EXERCISE DETAILS = The lines to find are those in the entries that hold the word "front"; copy every one of them.

RECORDS TO PROCESS =
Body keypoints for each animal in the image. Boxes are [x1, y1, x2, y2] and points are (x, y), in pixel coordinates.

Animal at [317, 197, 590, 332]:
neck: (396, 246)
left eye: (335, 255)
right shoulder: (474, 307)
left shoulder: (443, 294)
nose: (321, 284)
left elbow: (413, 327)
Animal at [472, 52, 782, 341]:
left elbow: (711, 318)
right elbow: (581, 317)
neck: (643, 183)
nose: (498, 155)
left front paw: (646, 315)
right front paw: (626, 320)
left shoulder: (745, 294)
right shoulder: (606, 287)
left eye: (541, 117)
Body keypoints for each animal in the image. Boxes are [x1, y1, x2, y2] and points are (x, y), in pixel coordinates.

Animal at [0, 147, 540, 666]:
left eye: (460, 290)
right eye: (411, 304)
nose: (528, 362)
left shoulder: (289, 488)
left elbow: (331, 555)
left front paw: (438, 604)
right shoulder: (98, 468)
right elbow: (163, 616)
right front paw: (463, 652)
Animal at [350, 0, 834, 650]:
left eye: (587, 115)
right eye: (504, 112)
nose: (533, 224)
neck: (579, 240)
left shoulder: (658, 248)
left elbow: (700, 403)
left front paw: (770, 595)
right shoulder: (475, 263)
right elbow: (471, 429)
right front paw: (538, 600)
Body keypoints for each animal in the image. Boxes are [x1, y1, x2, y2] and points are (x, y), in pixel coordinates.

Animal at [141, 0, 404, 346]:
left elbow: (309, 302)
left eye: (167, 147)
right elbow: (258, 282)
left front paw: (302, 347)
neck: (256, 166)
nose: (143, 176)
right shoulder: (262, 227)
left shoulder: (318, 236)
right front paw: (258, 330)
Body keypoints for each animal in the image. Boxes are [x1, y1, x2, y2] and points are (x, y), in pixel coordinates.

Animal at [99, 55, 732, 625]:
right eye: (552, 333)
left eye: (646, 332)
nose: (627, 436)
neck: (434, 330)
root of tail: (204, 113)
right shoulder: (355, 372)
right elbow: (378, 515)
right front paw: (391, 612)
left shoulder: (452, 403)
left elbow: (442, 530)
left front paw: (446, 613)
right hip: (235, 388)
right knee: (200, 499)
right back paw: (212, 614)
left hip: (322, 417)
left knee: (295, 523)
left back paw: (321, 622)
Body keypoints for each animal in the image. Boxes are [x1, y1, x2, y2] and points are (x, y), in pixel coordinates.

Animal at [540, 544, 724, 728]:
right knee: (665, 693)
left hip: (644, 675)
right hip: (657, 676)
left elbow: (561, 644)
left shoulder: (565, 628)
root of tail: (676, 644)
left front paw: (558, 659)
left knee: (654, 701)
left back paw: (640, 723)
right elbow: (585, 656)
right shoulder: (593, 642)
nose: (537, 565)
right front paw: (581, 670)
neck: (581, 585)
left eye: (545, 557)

COMPLETED TASK =
left front paw: (646, 315)
right front paw: (626, 320)
left front paw: (438, 604)
right front paw: (463, 652)
left front paw: (770, 595)
right front paw: (538, 600)
left front paw: (302, 347)
right front paw: (258, 330)
right front paw: (391, 612)
left front paw: (446, 613)
left front paw: (558, 659)
right front paw: (581, 670)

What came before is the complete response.